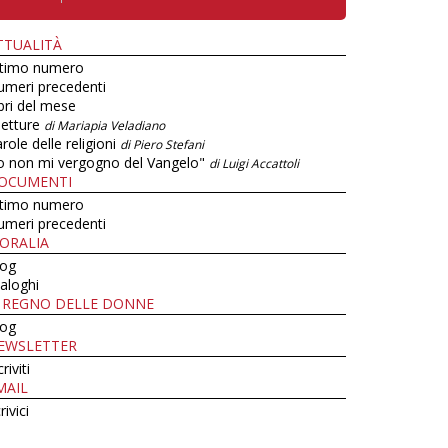
TTUALITÀ
ltimo numero
umeri precedenti
bri del mese
letture
di Mariapia Veladiano
role delle religioni
di Piero Stefani
o non mi vergogno del Vangelo"
di Luigi Accattoli
OCUMENTI
ltimo numero
umeri precedenti
ORALIA
log
aloghi
L REGNO DELLE DONNE
log
EWSLETTER
criviti
MAIL
rivici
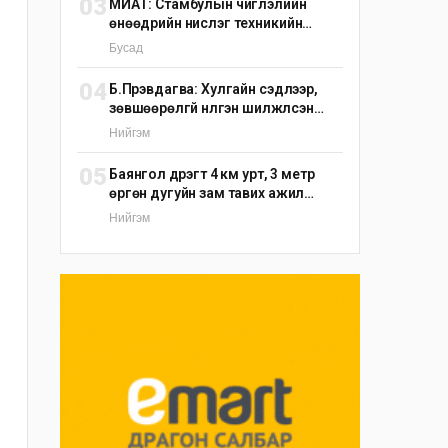
03
МИАТ: Стамбулын чиглэлийн
өнөөдрийн нислэг техникийн
шалтгаанаар цуцлагдлаа
Бусад
04
Б.Пүрэвдагва: Хулгайн сэдлээр,
зөвшөөрөлгүй нүүлгэн шилжүүлсэн
С.Зоригийн хөшөөг өнөөдрийн
Нийгэм
дотор буцаан байрлуулна
05
Баянгол дүүрэгт 4 км урт, 3 метр
өргөн дугуйн зам тавих ажил
үргэлжилж байна
Нийгэм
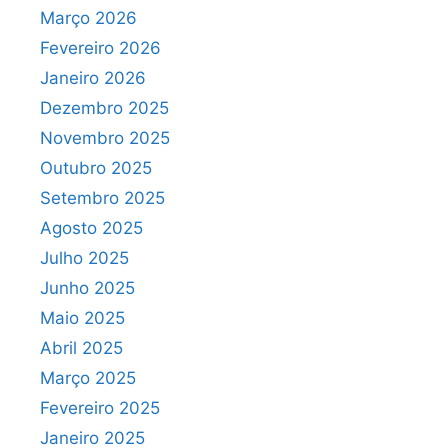
Março 2026
Fevereiro 2026
Janeiro 2026
Dezembro 2025
Novembro 2025
Outubro 2025
Setembro 2025
Agosto 2025
Julho 2025
Junho 2025
Maio 2025
Abril 2025
Março 2025
Fevereiro 2025
Janeiro 2025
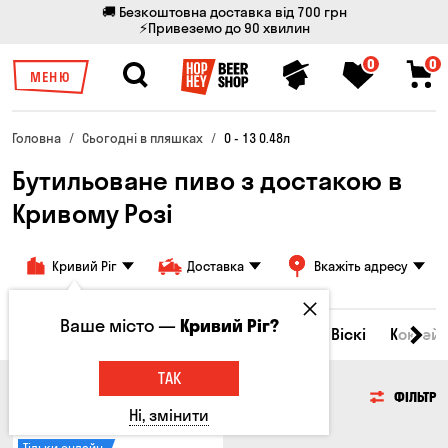
🚚 Безкоштовна доставка від 700 грн
⚡Привеземо до 90 хвилин
0
0
МЕНЮ
Головна
Сьогодні в пляшках
0 - 13 0.48л
Бутильоване пиво з достакою в
Кривому Розі
Кривий Ріг
Доставка
Вкажіть адресу
Ваше місто —
Кривий Ріг?
Всі товари
Пиво
Сидр
Вино
Віскі
Коктейл
ТАК
ПИВО
ФІЛЬТР
Ні, змінити
Тільки онлайн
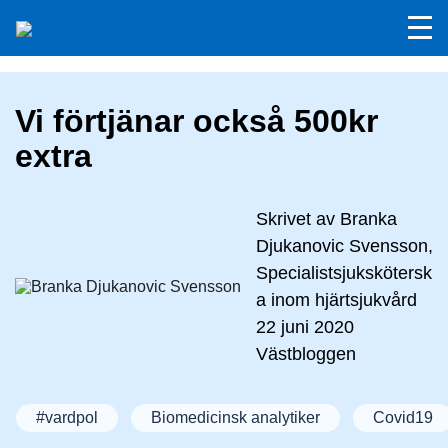
Vi förtjänar också 500kr
extra
Skrivet av
Branka
Djukanovic Svensson,
Specialistsjukskötersk
a inom hjärtsjukvård
22 juni 2020
Västbloggen
#vardpol
Biomedicinsk analytiker
Covid19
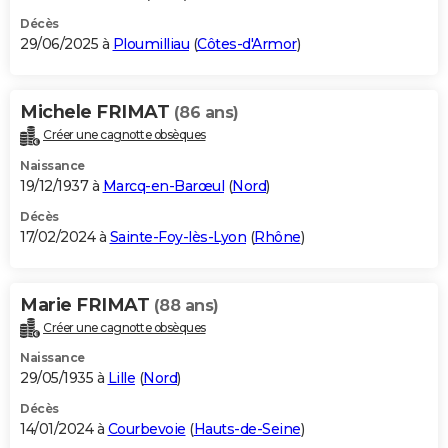
Décès
29/06/2025 à
Ploumilliau
(
Côtes-d'Armor
)
Michele FRIMAT
(86 ans)
Créer une cagnotte obsèques
Naissance
19/12/1937 à
Marcq-en-Barœul
(
Nord
)
Décès
17/02/2024 à
Sainte-Foy-lès-Lyon
(
Rhône
)
Marie FRIMAT
(88 ans)
Créer une cagnotte obsèques
Naissance
29/05/1935 à
Lille
(
Nord
)
Décès
14/01/2024 à
Courbevoie
(
Hauts-de-Seine
)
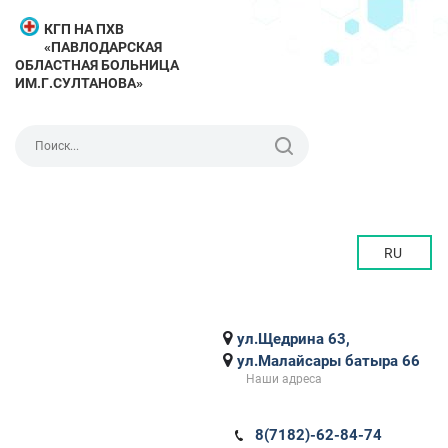
КГП НА ПХВ
«ПАВЛОДАРСКАЯ
ОБЛАСТНАЯ БОЛЬНИЦА
ИМ.Г.СУЛТАНОВА»
RU
ул.Щедрина 63,
ул.Малайсары батыра 66
Наши адреса
8(7182)-62-84-74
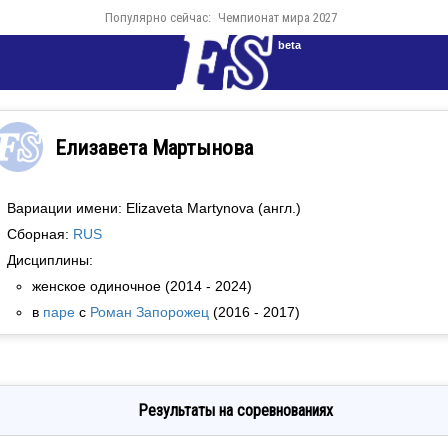
Популярно сейчас:
Чемпионат мира 2027
beta
Елизавета Мартынова
Вариации имени: Elizaveta Martynova (англ.)
Сборная:
RUS
Дисциплины:
женское одиночное (2014 - 2024)
в
паре
с
Роман Запорожец
(2016 - 2017)
Результаты на соревнованиях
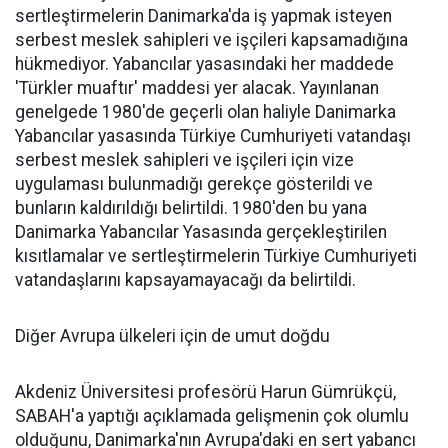
sertleştirmelerin Danimarka'da iş yapmak isteyen
serbest meslek sahipleri ve işçileri kapsamadığına
hükmediyor. Yabancılar yasasındaki her maddede
'Türkler muaftır' maddesi yer alacak. Yayınlanan
genelgede 1980'de geçerli olan haliyle Danimarka
Yabancılar yasasında Türkiye Cumhuriyeti vatandaşı
serbest meslek sahipleri ve işçileri için vize
uygulaması bulunmadığı gerekçe gösterildi ve
bunların kaldırıldığı belirtildi. 1980'den bu yana
Danimarka Yabancılar Yasasında gerçekleştirilen
kısıtlamalar ve sertleştirmelerin Türkiye Cumhuriyeti
vatandaşlarını kapsayamayacağı da belirtildi.
Diğer Avrupa ülkeleri için de umut doğdu
Akdeniz Üniversitesi profesörü Harun Gümrükçü,
SABAH'a yaptığı açıklamada gelişmenin çok olumlu
olduğunu, Danimarka'nın Avrupa'daki en sert yabancı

□ □ □ □

Go through the data line by line and say how many lines contain "serbest". Give the number alone.

# The answer
2